Lilly submitted a patent application to PTAB for various patent claims, claiming that they were obvious to the prior art references Tan and Queen (described above) and Wimalawansa. The latter is “a review article describing CGRP, including the history of its discovery, its molecular genetics and structure, its biological effects, and its therapeutic potential”.

The PTAB noted that the prior art disclosed or suggested every single limitation of the challenged claims that a person skilled in the art would have been motivated to combine the teachings of the prior art and have a reasonable expectation of successfully realizing the claimed invention.

Teva argued on appeal that the board had erred in law in its motivation to combine the analysis by deviating from the motivation claimed by Lilly in her IPR petitions. Lilly said in her petitions that “an experienced craftsman would have been motivated to combine the teachings of the references to produce a humanized anti-CGRP monoclonal antibody for therapeutic use in humans,” while the board “considered whether an experienced craftsman would motivate.” would have been”. only make the antibody to study or use, ”says Teva. But Lilly and the CAFC both essentially dismissed this as semantics. “The Board maintained its mandate to” base its decision on arguments put forward by one party “- namely by Lilly – and to which the opposing party – namely Teva -” was given the opportunity to respond “”, wrote the court. The court also dismissed Teva’s argument that the board of directors disregarded safety and efficacy concerns that were “demotivating factors” – that is, reasons a skilled craftsman would have been motivated not to make a humanized anti-CGRP monoclonal antibody, and said that Teva “missed” the grade. “The court stated:

The relevant investigation is not (as Teva suggests) whether the raised concerns were a reason not to use the claimed antibodies in the treatment of humans. Rather, the relevant question, which has been analyzed in detail by the board, is whether these concerns would have deterred a person skilled in the art from producing the claimed antibodies in order to investigate their therapeutic potential in the first place.

Alternatively, Teva argued that the board relied on “unsupported interpretations of individual statements in the prior art” to find motivation to study or use anti-CGRP antibodies.
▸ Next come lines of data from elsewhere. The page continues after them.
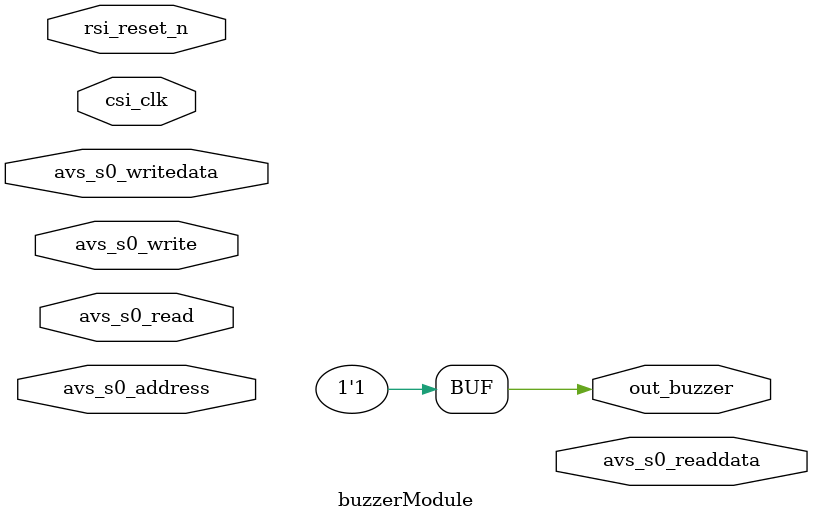
<source format=v>
module buzzerModule(
	input csi_clk,
	input rsi_reset_n,
	
	// Avalon MM
	
	input avs_s0_write,
	input avs_s0_read,
	input[2:0] avs_s0_address,
	input[31:0] avs_s0_writedata,
	
	output[31:0] avs_s0_readdata,
	
	// Output 
	output out_buzzer
);

assign out_buzzer = 1;

endmodule

</source>
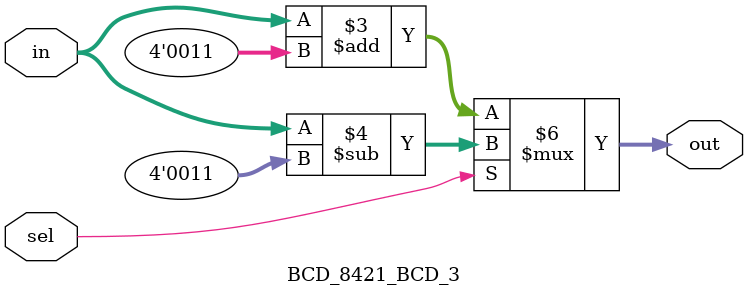
<source format=v>
`timescale 1ns / 1ps
module BCD_8421_BCD_3(sel, in, out
    );//selÎªÑ¡ÔñÐÅºÅ£¬0Îª8421×ª»¯ÎªÓà3Âë£¬1ÎªÓà3Âë×ª»¯8421Âë
	 input [3:0] in;
	 input sel;
	 output reg [3:0] out;
	 always @(*)
	 begin
		if(!sel)
			out = in + 4'b0011;
		else
			out = in - 4'b0011;
	 end


endmodule

</source>
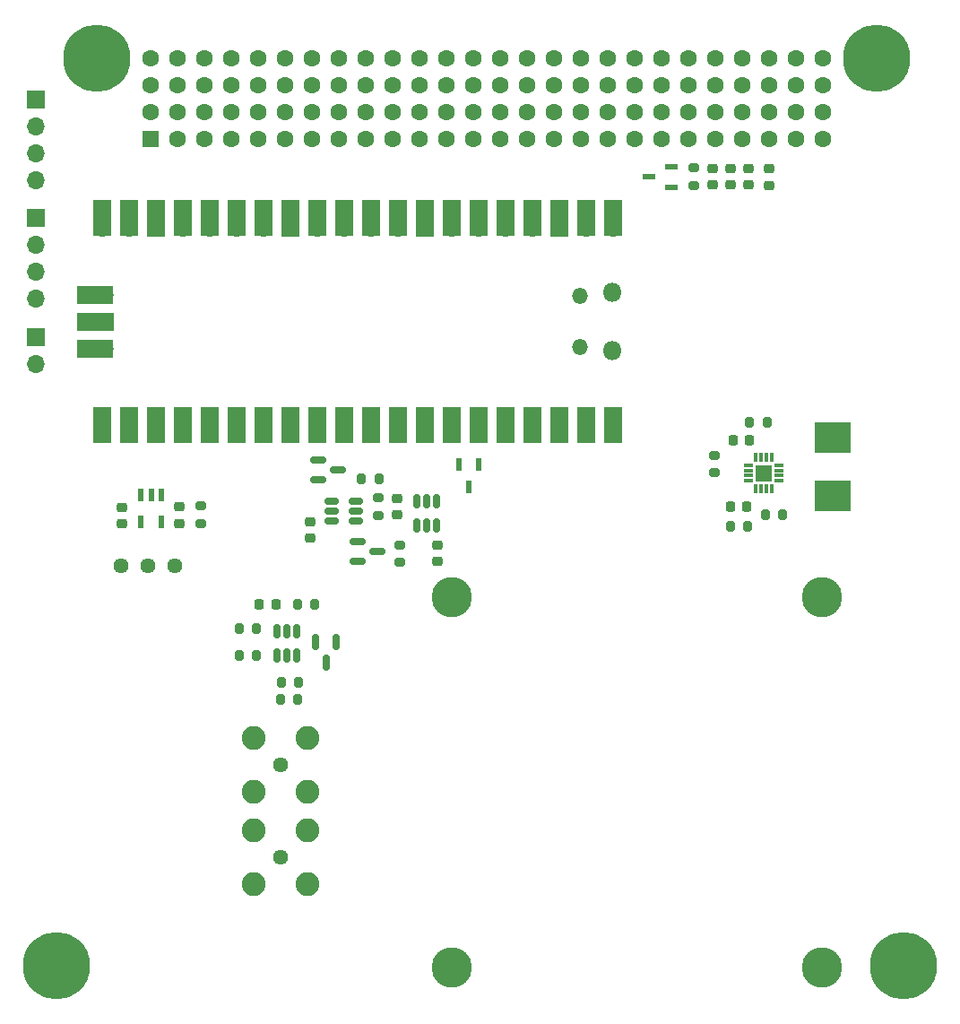
<source format=gts>
%TF.GenerationSoftware,KiCad,Pcbnew,7.0.6*%
%TF.CreationDate,2023-08-29T11:28:15+01:00*%
%TF.ProjectId,SiPM_output,5369504d-5f6f-4757-9470-75742e6b6963,2.2*%
%TF.SameCoordinates,Original*%
%TF.FileFunction,Soldermask,Top*%
%TF.FilePolarity,Negative*%
%FSLAX46Y46*%
G04 Gerber Fmt 4.6, Leading zero omitted, Abs format (unit mm)*
G04 Created by KiCad (PCBNEW 7.0.6) date 2023-08-29 11:28:15*
%MOMM*%
%LPD*%
G01*
G04 APERTURE LIST*
G04 Aperture macros list*
%AMRoundRect*
0 Rectangle with rounded corners*
0 $1 Rounding radius*
0 $2 $3 $4 $5 $6 $7 $8 $9 X,Y pos of 4 corners*
0 Add a 4 corners polygon primitive as box body*
4,1,4,$2,$3,$4,$5,$6,$7,$8,$9,$2,$3,0*
0 Add four circle primitives for the rounded corners*
1,1,$1+$1,$2,$3*
1,1,$1+$1,$4,$5*
1,1,$1+$1,$6,$7*
1,1,$1+$1,$8,$9*
0 Add four rect primitives between the rounded corners*
20,1,$1+$1,$2,$3,$4,$5,0*
20,1,$1+$1,$4,$5,$6,$7,0*
20,1,$1+$1,$6,$7,$8,$9,0*
20,1,$1+$1,$8,$9,$2,$3,0*%
G04 Aperture macros list end*
%ADD10RoundRect,0.150000X-0.150000X0.512500X-0.150000X-0.512500X0.150000X-0.512500X0.150000X0.512500X0*%
%ADD11RoundRect,0.150000X-0.587500X-0.150000X0.587500X-0.150000X0.587500X0.150000X-0.587500X0.150000X0*%
%ADD12RoundRect,0.150000X0.512500X0.150000X-0.512500X0.150000X-0.512500X-0.150000X0.512500X-0.150000X0*%
%ADD13RoundRect,0.225000X0.225000X0.250000X-0.225000X0.250000X-0.225000X-0.250000X0.225000X-0.250000X0*%
%ADD14RoundRect,0.150000X0.150000X-0.512500X0.150000X0.512500X-0.150000X0.512500X-0.150000X-0.512500X0*%
%ADD15C,2.250000*%
%ADD16C,1.440000*%
%ADD17RoundRect,0.225000X-0.250000X0.225000X-0.250000X-0.225000X0.250000X-0.225000X0.250000X0.225000X0*%
%ADD18RoundRect,0.200000X0.275000X-0.200000X0.275000X0.200000X-0.275000X0.200000X-0.275000X-0.200000X0*%
%ADD19R,3.500000X1.700000*%
%ADD20O,1.700000X1.700000*%
%ADD21R,1.700000X1.700000*%
%ADD22R,1.700000X3.500000*%
%ADD23O,1.800000X1.800000*%
%ADD24O,1.500000X1.500000*%
%ADD25RoundRect,0.200000X-0.200000X-0.275000X0.200000X-0.275000X0.200000X0.275000X-0.200000X0.275000X0*%
%ADD26RoundRect,0.150000X-0.150000X0.587500X-0.150000X-0.587500X0.150000X-0.587500X0.150000X0.587500X0*%
%ADD27RoundRect,0.218750X-0.256250X0.218750X-0.256250X-0.218750X0.256250X-0.218750X0.256250X0.218750X0*%
%ADD28RoundRect,0.225000X0.250000X-0.225000X0.250000X0.225000X-0.250000X0.225000X-0.250000X-0.225000X0*%
%ADD29C,6.350000*%
%ADD30R,1.600000X1.600000*%
%ADD31C,1.600000*%
%ADD32C,3.800000*%
%ADD33RoundRect,0.088500X0.526500X0.206500X-0.526500X0.206500X-0.526500X-0.206500X0.526500X-0.206500X0*%
%ADD34RoundRect,0.200000X-0.275000X0.200000X-0.275000X-0.200000X0.275000X-0.200000X0.275000X0.200000X0*%
%ADD35RoundRect,0.200000X0.200000X0.275000X-0.200000X0.275000X-0.200000X-0.275000X0.200000X-0.275000X0*%
%ADD36R,1.550000X1.550000*%
%ADD37R,0.850000X0.300000*%
%ADD38R,0.300000X0.850000*%
%ADD39R,3.500000X2.950000*%
%ADD40RoundRect,0.088500X-0.206500X0.516500X-0.206500X-0.516500X0.206500X-0.516500X0.206500X0.516500X0*%
%ADD41RoundRect,0.088500X-0.206500X0.526500X-0.206500X-0.526500X0.206500X-0.526500X0.206500X0.526500X0*%
G04 APERTURE END LIST*
D10*
%TO.C,U4*%
X93775000Y-102987500D03*
X92825000Y-102987500D03*
X91875000Y-102987500D03*
X91875000Y-100712500D03*
X92825000Y-100712500D03*
X93775000Y-100712500D03*
%TD*%
D11*
%TO.C,D2*%
X88162500Y-105462500D03*
X86287500Y-106412500D03*
X86287500Y-104512500D03*
%TD*%
D12*
%TO.C,U3*%
X83850000Y-102612500D03*
X83850000Y-101662500D03*
X83850000Y-100712500D03*
X86125000Y-100712500D03*
X86125000Y-101662500D03*
X86125000Y-102612500D03*
%TD*%
D13*
%TO.C,C2*%
X121775000Y-95000000D03*
X123325000Y-95000000D03*
%TD*%
D14*
%TO.C,U2*%
X78650000Y-112962500D03*
X79600000Y-112962500D03*
X80550000Y-112962500D03*
X80550000Y-115237500D03*
X79600000Y-115237500D03*
X78650000Y-115237500D03*
%TD*%
D15*
%TO.C,J6*%
X76460000Y-123110000D03*
X76460000Y-128190000D03*
X81540000Y-123110000D03*
X81540000Y-128190000D03*
D16*
X79000000Y-125650000D03*
%TD*%
D17*
%TO.C,C8*%
X119800000Y-70825000D03*
X119800000Y-69275000D03*
%TD*%
D18*
%TO.C,R5*%
X71430000Y-101175000D03*
X71430000Y-102825000D03*
%TD*%
D19*
%TO.C,U5*%
X61500000Y-86290000D03*
D20*
X62400000Y-86290000D03*
D19*
X61500000Y-83750000D03*
D21*
X62400000Y-83750000D03*
D19*
X61500000Y-81210000D03*
D20*
X62400000Y-81210000D03*
D22*
X110430000Y-93540000D03*
D20*
X110430000Y-92640000D03*
D22*
X107890000Y-93540000D03*
D20*
X107890000Y-92640000D03*
D22*
X105350000Y-93540000D03*
D21*
X105350000Y-92640000D03*
D22*
X102810000Y-93540000D03*
D20*
X102810000Y-92640000D03*
D22*
X100270000Y-93540000D03*
D20*
X100270000Y-92640000D03*
D22*
X97730000Y-93540000D03*
D20*
X97730000Y-92640000D03*
D22*
X95190000Y-93540000D03*
D20*
X95190000Y-92640000D03*
D22*
X92650000Y-93540000D03*
D21*
X92650000Y-92640000D03*
D22*
X90110000Y-93540000D03*
D20*
X90110000Y-92640000D03*
D22*
X87570000Y-93540000D03*
D20*
X87570000Y-92640000D03*
D22*
X85030000Y-93540000D03*
D20*
X85030000Y-92640000D03*
D22*
X82490000Y-93540000D03*
D20*
X82490000Y-92640000D03*
D22*
X79950000Y-93540000D03*
D21*
X79950000Y-92640000D03*
D22*
X77410000Y-93540000D03*
D20*
X77410000Y-92640000D03*
D22*
X74870000Y-93540000D03*
D20*
X74870000Y-92640000D03*
D22*
X72330000Y-93540000D03*
D20*
X72330000Y-92640000D03*
D22*
X69790000Y-93540000D03*
D20*
X69790000Y-92640000D03*
D22*
X67250000Y-93540000D03*
D21*
X67250000Y-92640000D03*
D22*
X64710000Y-93540000D03*
D20*
X64710000Y-92640000D03*
D22*
X62170000Y-93540000D03*
D20*
X62170000Y-92640000D03*
D22*
X62170000Y-73960000D03*
D20*
X62170000Y-74860000D03*
D22*
X64710000Y-73960000D03*
D20*
X64710000Y-74860000D03*
D22*
X67250000Y-73960000D03*
D21*
X67250000Y-74860000D03*
D22*
X69790000Y-73960000D03*
D20*
X69790000Y-74860000D03*
D22*
X72330000Y-73960000D03*
D20*
X72330000Y-74860000D03*
D22*
X74870000Y-73960000D03*
D20*
X74870000Y-74860000D03*
D22*
X77410000Y-73960000D03*
D20*
X77410000Y-74860000D03*
D22*
X79950000Y-73960000D03*
D21*
X79950000Y-74860000D03*
D22*
X82490000Y-73960000D03*
D20*
X82490000Y-74860000D03*
D22*
X85030000Y-73960000D03*
D20*
X85030000Y-74860000D03*
D22*
X87570000Y-73960000D03*
D20*
X87570000Y-74860000D03*
D22*
X90110000Y-73960000D03*
D20*
X90110000Y-74860000D03*
D22*
X92650000Y-73960000D03*
D21*
X92650000Y-74860000D03*
D22*
X95190000Y-73960000D03*
D20*
X95190000Y-74860000D03*
D22*
X97730000Y-73960000D03*
D20*
X97730000Y-74860000D03*
D22*
X100270000Y-73960000D03*
D20*
X100270000Y-74860000D03*
D22*
X102810000Y-73960000D03*
D20*
X102810000Y-74860000D03*
D22*
X105350000Y-73960000D03*
D21*
X105350000Y-74860000D03*
D22*
X107890000Y-73960000D03*
D20*
X107890000Y-74860000D03*
D22*
X110430000Y-73960000D03*
D20*
X110430000Y-74860000D03*
D23*
X110300000Y-86475000D03*
D24*
X107270000Y-86175000D03*
X107270000Y-81325000D03*
D23*
X110300000Y-81025000D03*
%TD*%
D18*
%TO.C,R7*%
X90225000Y-104862500D03*
X90225000Y-106512500D03*
%TD*%
D25*
%TO.C,R1*%
X80700000Y-117837500D03*
X79050000Y-117837500D03*
%TD*%
D17*
%TO.C,C7*%
X90050000Y-102000000D03*
X90050000Y-100450000D03*
%TD*%
D25*
%TO.C,R3*%
X80650000Y-119437500D03*
X79000000Y-119437500D03*
%TD*%
D20*
%TO.C,J1*%
X55850000Y-81620000D03*
X55850000Y-79080000D03*
X55850000Y-76540000D03*
D21*
X55850000Y-74000000D03*
%TD*%
D16*
%TO.C,RV1*%
X63900000Y-106850000D03*
X66440000Y-106850000D03*
X68980000Y-106850000D03*
%TD*%
D25*
%TO.C,R10*%
X76750000Y-112777500D03*
X75100000Y-112777500D03*
%TD*%
D13*
%TO.C,C3*%
X77000000Y-110437500D03*
X78550000Y-110437500D03*
%TD*%
D17*
%TO.C,C10*%
X123200000Y-70825000D03*
X123200000Y-69275000D03*
%TD*%
%TO.C,C11*%
X81825000Y-104187500D03*
X81825000Y-102637500D03*
%TD*%
D18*
%TO.C,R6*%
X88275000Y-100412500D03*
X88275000Y-102062500D03*
%TD*%
D26*
%TO.C,D1*%
X83300000Y-115925000D03*
X82350000Y-114050000D03*
X84250000Y-114050000D03*
%TD*%
D15*
%TO.C,J4*%
X76470000Y-131750000D03*
X76470000Y-136830000D03*
X81550000Y-131750000D03*
X81550000Y-136830000D03*
D16*
X79010000Y-134290000D03*
%TD*%
D27*
%TO.C,L1*%
X125150000Y-70887500D03*
X125150000Y-69312500D03*
%TD*%
D28*
%TO.C,C1*%
X69480000Y-101250000D03*
X69480000Y-102800000D03*
%TD*%
D29*
%TO.C,U8*%
X57840000Y-144600000D03*
X61650000Y-58870000D03*
X135310000Y-58870000D03*
X137850000Y-144600000D03*
D30*
X66730000Y-66490000D03*
D31*
X66730000Y-63950000D03*
X69270000Y-66490000D03*
X69270000Y-63950000D03*
X71810000Y-66490000D03*
X71810000Y-63950000D03*
X74350000Y-66490000D03*
X74350000Y-63950000D03*
X76890000Y-66490000D03*
X76890000Y-63950000D03*
X79430000Y-66490000D03*
X79430000Y-63950000D03*
X81970000Y-66490000D03*
X81970000Y-63950000D03*
X84510000Y-66490000D03*
X84510000Y-63950000D03*
X87050000Y-66490000D03*
X87050000Y-63950000D03*
X89590000Y-66490000D03*
X89590000Y-63950000D03*
X92130000Y-66490000D03*
X92130000Y-63950000D03*
X94670000Y-66490000D03*
X94670000Y-63950000D03*
X97210000Y-66490000D03*
X97210000Y-63950000D03*
X99750000Y-66490000D03*
X99750000Y-63950000D03*
X102290000Y-66490000D03*
X102290000Y-63950000D03*
X104830000Y-66490000D03*
X104830000Y-63950000D03*
X107370000Y-66490000D03*
X107370000Y-63950000D03*
X109910000Y-66490000D03*
X109910000Y-63950000D03*
X112450000Y-66490000D03*
X112450000Y-63950000D03*
X114990000Y-66490000D03*
X114990000Y-63950000D03*
X117530000Y-66490000D03*
X117530000Y-63950000D03*
X120070000Y-66490000D03*
X120070000Y-63950000D03*
X122610000Y-66490000D03*
X122610000Y-63950000D03*
X125150000Y-66490000D03*
X125150000Y-63950000D03*
X127690000Y-66490000D03*
X127690000Y-63950000D03*
X130230000Y-66490000D03*
X130230000Y-63950000D03*
X66730000Y-61410000D03*
X66730000Y-58870000D03*
X69270000Y-61410000D03*
X69270000Y-58870000D03*
X71810000Y-61410000D03*
X71810000Y-58870000D03*
X74350000Y-61410000D03*
X74350000Y-58870000D03*
X76890000Y-61410000D03*
X76890000Y-58870000D03*
X79430000Y-61410000D03*
X79430000Y-58870000D03*
X81970000Y-61410000D03*
X81970000Y-58870000D03*
X84510000Y-61410000D03*
X84510000Y-58870000D03*
X87050000Y-61410000D03*
X87050000Y-58870000D03*
X89590000Y-61410000D03*
X89590000Y-58870000D03*
X92130000Y-61410000D03*
X92130000Y-58870000D03*
X94670000Y-61410000D03*
X94670000Y-58870000D03*
X97210000Y-61410000D03*
X97210000Y-58870000D03*
X99750000Y-61410000D03*
X99750000Y-58870000D03*
X102290000Y-61410000D03*
X102290000Y-58870000D03*
X104830000Y-61410000D03*
X104830000Y-58870000D03*
X107370000Y-61410000D03*
X107370000Y-58870000D03*
X109910000Y-61410000D03*
X109910000Y-58870000D03*
X112450000Y-61410000D03*
X112450000Y-58870000D03*
X114990000Y-61410000D03*
X114990000Y-58870000D03*
X117530000Y-61410000D03*
X117530000Y-58870000D03*
X120070000Y-61410000D03*
X120070000Y-58870000D03*
X122610000Y-61410000D03*
X122610000Y-58870000D03*
X125150000Y-61410000D03*
X125150000Y-58870000D03*
X127690000Y-61410000D03*
X127690000Y-58870000D03*
X130230000Y-61410000D03*
X130230000Y-58870000D03*
%TD*%
D32*
%TO.C,REF\u002A\u002A*%
X130150000Y-144750000D03*
%TD*%
D18*
%TO.C,R17*%
X120000000Y-96375000D03*
X120000000Y-98025000D03*
%TD*%
D32*
%TO.C,REF\u002A\u002A*%
X95150000Y-144750000D03*
%TD*%
D17*
%TO.C,C4*%
X64030000Y-102825000D03*
X64030000Y-101275000D03*
%TD*%
D11*
%TO.C,Q1*%
X84425000Y-97737500D03*
X82550000Y-98687500D03*
X82550000Y-96787500D03*
%TD*%
D33*
%TO.C,U6*%
X113767500Y-70100000D03*
X115887500Y-69150000D03*
X115887500Y-71050000D03*
%TD*%
D32*
%TO.C,REF\u002A\u002A*%
X130150000Y-109750000D03*
%TD*%
D34*
%TO.C,R9*%
X118050000Y-70875000D03*
X118050000Y-69225000D03*
%TD*%
D35*
%TO.C,R15*%
X124775000Y-102000000D03*
X126425000Y-102000000D03*
%TD*%
D13*
%TO.C,C6*%
X121525000Y-101250000D03*
X123075000Y-101250000D03*
%TD*%
D17*
%TO.C,C12*%
X93800000Y-106425000D03*
X93800000Y-104875000D03*
%TD*%
D35*
%TO.C,R8*%
X86650000Y-98587500D03*
X88300000Y-98587500D03*
%TD*%
%TO.C,R14*%
X123325000Y-93250000D03*
X124975000Y-93250000D03*
%TD*%
D32*
%TO.C,REF\u002A\u002A*%
X95150000Y-109750000D03*
%TD*%
D20*
%TO.C,J2*%
X55850000Y-87740000D03*
D21*
X55850000Y-85200000D03*
%TD*%
D20*
%TO.C,J3*%
X55850000Y-70420000D03*
X55850000Y-67880000D03*
X55850000Y-65340000D03*
D21*
X55850000Y-62800000D03*
%TD*%
D36*
%TO.C,IC1*%
X124650000Y-98050000D03*
D37*
X123200000Y-98800000D03*
X123200000Y-98300000D03*
X123200000Y-97800000D03*
X123200000Y-97300000D03*
D38*
X123900000Y-96600000D03*
X124400000Y-96600000D03*
X124900000Y-96600000D03*
X125400000Y-96600000D03*
D37*
X126100000Y-97300000D03*
X126100000Y-97800000D03*
X126100000Y-98300000D03*
X126100000Y-98800000D03*
D38*
X125400000Y-99500000D03*
X124900000Y-99500000D03*
X124400000Y-99500000D03*
X123900000Y-99500000D03*
%TD*%
D39*
%TO.C,L2*%
X131200000Y-100175000D03*
X131200000Y-94725000D03*
%TD*%
D35*
%TO.C,R16*%
X121475000Y-103050000D03*
X123125000Y-103050000D03*
%TD*%
D40*
%TO.C,U1*%
X67730000Y-102650000D03*
X65830000Y-102650000D03*
X65830000Y-100140000D03*
X66780000Y-100140000D03*
X67730000Y-100140000D03*
%TD*%
D35*
%TO.C,R4*%
X80575000Y-110437500D03*
X82225000Y-110437500D03*
%TD*%
D17*
%TO.C,C9*%
X121500000Y-70825000D03*
X121500000Y-69275000D03*
%TD*%
D41*
%TO.C,U7*%
X96800000Y-99382500D03*
X95850000Y-97262500D03*
X97750000Y-97262500D03*
%TD*%
D25*
%TO.C,R11*%
X76750000Y-115287500D03*
X75100000Y-115287500D03*
%TD*%
M02*

</source>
However, the court found that substantial evidence supported such motivation and that Lilly had identified evidence to support the “reasonable readings” of each reference by the PTAB. While Teva disagreed, of course, the court said:

When it comes to competing interpretations of the teachings of the prior art references, we must maintain the principle that “[i]If two ‘inconsistent conclusions can be drawn from the documented evidence, the PTAB’s decision to favor one conclusion over the other is the epitome of a decision that must be sustained when checked for substantial evidence.’ “… By this respectful standard In the review, we cannot replace the Board’s reasonable interpretation of the references with Teva’s interpretation.

Regarding Teva’s evidence of secondary considerations of non-obviousness, namely the AJOVY® product and Lilly’s Emgality® product, the court agreed with Teva that the Board of Directors in formulating the legal standard that contained the “presumption of connection” between a patent claim and a specific product (Fox Factory vs. SRAM), but ultimately said that there was no presumption of connection here. The court also found that Teva’s evidence for a license it had entered into with AlderBio Holdings, LLC and Alder Biopharmaceuticals, Inc. (AlderBio) that contained the challenged patents was insufficiently related to the challenged claims, as Teva did not more than the mere existence of the license, without any evidence that the motivation for concluding the license agreement had to do with the three challenged patents.

In a third decision, which had no precedent, the CAFC found three other Teva patents, US Patents 9,346,881 (“‘881 Patent”), 9,890,211 (“‘ 211 Patent”) and 8,597 .649 (“‘649 Patent”), apparently for the same reasons as given above with respect to the’ 614, ‘951, and’ 210 patents.